— Как же ты уцелел, благородный Блоссий?
— За меня заступился сам Назика, как за философа и римского гражданина.
Гай думал, опустив голову.
— Пощадив мою жизнь, они решили изгнать меня из пределов Италии. И я должен уехать как можно скорее. А куда — пусть боги направят мой путь. Я — старик, кому я нужен? Отплыть в Грецию? Но там и своих философов много. В Африку, Испанию, Галлию? Но жить философу среди варваров то же, что мудрому среди глупцов. Отправиться в Азию? Но Пергамское царство отошло к Риму, а в других царствах я не бывал.
— Что же ты думаешь делать?
— Положусь на милость богов, отплыву в Азию.
XXX
Отлив земледельцев из Рима и провинциальных городов продолжался. По всей Италии нарезывались участки, отнимаемые у крупных землевладельцев, и передавались хлебопашцам. Нобили жаловались на неправильные действия триумвиров, которые отбирали частную собственность, но сенат не хотел вмешиваться в это дело, опасаясь недовольства деревенского плебса.
Кузнец Тит с молотобойцами и портной Маний Тукций получили целиком свои участки у деревушки Цереаты, близ Арпина. Они поселились в своих хижинах, заново отстроенных прежними владельцами, а однажды утром отправились в городок получать земледельческие орудия, которые, по приказанию триумвиров, раздавались пахарям безвозмездно.
Небольшая площадь, окруженная лавками, городскими зданиями и амбарами, была усеяна людьми всех возрастов, в пилеях и без них, в старых разноцветных туниках, в деревянных башмаках, громко стучавших по мостовой. Шум голосов, споры людей из-за каждой мотыги, лопаты, заступа сливались со звоном земледельческих орудий, с криками писцов, выкликавших плебеев по именам.
Тит и Маний, стоя в стороне, смотрели, как одни хлебопашцы получали из амбаров вилы, косы, топоры, другие — лопаты, заступы, мотыги, третьи — бочки для масла, зерна, винограда, четвертые — ручные мельницы, трапеты, пятые — повозки, шестые — плуги с сошниками, ярма со сбруей для волов, седьмые — бороны, восьмые — вьючные седла.
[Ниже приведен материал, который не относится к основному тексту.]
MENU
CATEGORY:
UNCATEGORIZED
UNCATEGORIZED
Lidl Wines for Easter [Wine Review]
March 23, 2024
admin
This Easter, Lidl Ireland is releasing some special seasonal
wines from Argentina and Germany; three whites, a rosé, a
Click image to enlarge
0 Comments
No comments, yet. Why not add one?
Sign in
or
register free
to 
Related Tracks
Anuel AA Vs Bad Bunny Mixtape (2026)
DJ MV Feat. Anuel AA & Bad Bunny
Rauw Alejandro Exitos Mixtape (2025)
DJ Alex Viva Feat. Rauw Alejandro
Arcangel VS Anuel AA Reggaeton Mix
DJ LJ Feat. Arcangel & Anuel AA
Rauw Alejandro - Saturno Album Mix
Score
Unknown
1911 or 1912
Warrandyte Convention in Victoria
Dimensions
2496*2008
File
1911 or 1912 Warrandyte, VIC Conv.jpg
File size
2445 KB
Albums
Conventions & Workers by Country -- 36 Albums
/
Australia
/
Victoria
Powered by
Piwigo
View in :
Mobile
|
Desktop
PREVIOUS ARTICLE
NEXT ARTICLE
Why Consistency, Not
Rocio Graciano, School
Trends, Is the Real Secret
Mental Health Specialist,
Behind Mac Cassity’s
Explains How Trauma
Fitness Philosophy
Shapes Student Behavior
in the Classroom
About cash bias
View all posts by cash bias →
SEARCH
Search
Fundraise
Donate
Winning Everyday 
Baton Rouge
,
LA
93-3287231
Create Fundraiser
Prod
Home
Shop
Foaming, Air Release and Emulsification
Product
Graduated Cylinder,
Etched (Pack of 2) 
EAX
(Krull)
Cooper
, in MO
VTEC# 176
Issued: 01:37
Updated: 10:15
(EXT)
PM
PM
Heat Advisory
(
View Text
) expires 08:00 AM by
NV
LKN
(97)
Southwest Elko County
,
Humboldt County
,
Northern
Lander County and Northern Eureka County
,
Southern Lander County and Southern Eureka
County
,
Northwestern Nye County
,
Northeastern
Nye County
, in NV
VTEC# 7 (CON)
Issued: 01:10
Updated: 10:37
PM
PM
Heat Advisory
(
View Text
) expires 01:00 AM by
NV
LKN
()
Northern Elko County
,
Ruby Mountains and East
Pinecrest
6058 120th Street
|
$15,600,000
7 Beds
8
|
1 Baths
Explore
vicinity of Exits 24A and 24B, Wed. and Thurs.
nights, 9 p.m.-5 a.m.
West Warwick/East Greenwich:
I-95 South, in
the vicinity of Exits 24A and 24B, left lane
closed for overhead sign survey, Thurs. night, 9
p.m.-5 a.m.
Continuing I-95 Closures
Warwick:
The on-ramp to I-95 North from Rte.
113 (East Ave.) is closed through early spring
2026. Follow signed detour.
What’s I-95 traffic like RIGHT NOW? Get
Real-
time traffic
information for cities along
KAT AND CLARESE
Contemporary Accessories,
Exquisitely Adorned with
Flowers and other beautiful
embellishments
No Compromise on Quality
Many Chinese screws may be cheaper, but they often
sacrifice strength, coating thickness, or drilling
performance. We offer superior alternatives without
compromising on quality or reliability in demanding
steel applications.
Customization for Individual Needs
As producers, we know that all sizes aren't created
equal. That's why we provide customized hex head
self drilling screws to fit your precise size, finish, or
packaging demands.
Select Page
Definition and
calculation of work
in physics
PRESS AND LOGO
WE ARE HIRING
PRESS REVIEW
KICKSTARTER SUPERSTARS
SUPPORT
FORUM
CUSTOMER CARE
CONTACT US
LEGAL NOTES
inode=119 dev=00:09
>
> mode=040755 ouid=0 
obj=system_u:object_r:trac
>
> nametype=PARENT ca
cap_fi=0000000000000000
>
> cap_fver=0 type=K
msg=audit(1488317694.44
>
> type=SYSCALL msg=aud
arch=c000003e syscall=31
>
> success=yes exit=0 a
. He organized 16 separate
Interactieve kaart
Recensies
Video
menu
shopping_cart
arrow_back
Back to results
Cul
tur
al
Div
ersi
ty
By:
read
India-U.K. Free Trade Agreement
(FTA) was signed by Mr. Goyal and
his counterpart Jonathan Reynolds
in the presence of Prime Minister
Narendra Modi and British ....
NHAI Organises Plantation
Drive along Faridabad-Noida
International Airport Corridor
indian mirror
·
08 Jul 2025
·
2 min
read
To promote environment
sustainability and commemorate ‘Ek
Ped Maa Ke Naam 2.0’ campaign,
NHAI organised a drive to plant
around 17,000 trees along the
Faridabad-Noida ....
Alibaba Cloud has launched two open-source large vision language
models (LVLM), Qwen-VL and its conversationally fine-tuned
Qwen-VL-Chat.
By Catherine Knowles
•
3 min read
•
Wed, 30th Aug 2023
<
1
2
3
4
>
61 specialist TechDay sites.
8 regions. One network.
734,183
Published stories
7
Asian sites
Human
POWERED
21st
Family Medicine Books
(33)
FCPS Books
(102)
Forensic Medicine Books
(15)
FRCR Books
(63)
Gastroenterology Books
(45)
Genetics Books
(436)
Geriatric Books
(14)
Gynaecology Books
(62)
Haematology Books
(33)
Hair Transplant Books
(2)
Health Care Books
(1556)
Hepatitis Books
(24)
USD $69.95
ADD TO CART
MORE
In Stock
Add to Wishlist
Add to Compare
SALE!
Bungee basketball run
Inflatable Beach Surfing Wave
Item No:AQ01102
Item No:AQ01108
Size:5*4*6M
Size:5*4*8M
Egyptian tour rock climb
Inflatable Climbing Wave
Глаз разбегался от этого количества орудий, купленных триумвирами на средства, завещанные Риму пергамским царем.
Получив сельскохозяйственные орудия, хлебопашцы отправлялись на противоположную сторону площади, где распределялись ослы и волы, в зависимости от нарезанных участков. Многодетные семьи, земельный надел которых был значительно больше бездетных или малодетных, получали в свое распоряжение волов, нередко по две пары, и остальные — ослов. Земледельцы знали, что арендная плата, которую они должны будут вносить в казну за пользование землей, очень мала, и все же находились недовольные, обвинявшие триумвиров (и в первую очередь Тиберия Гракха) в сделке с сенаторами. Взимание платы пугало хлебопашца: ему казалось, что вся его работа будет направлена не на свое, а на чужое благосостояние, и ненавистный образ оптимата, в тоге с пурпурной каймой, заставлял его относиться осторожно к обещаниям Тиберия. «Трибун стоит за нас, а сам — нобиль. Кто его знает? Может сговориться с богачами, перестанет давать землю». Иные утверждали, что Гракх, назначив маленькую плату, увеличит ее по приказанию сената.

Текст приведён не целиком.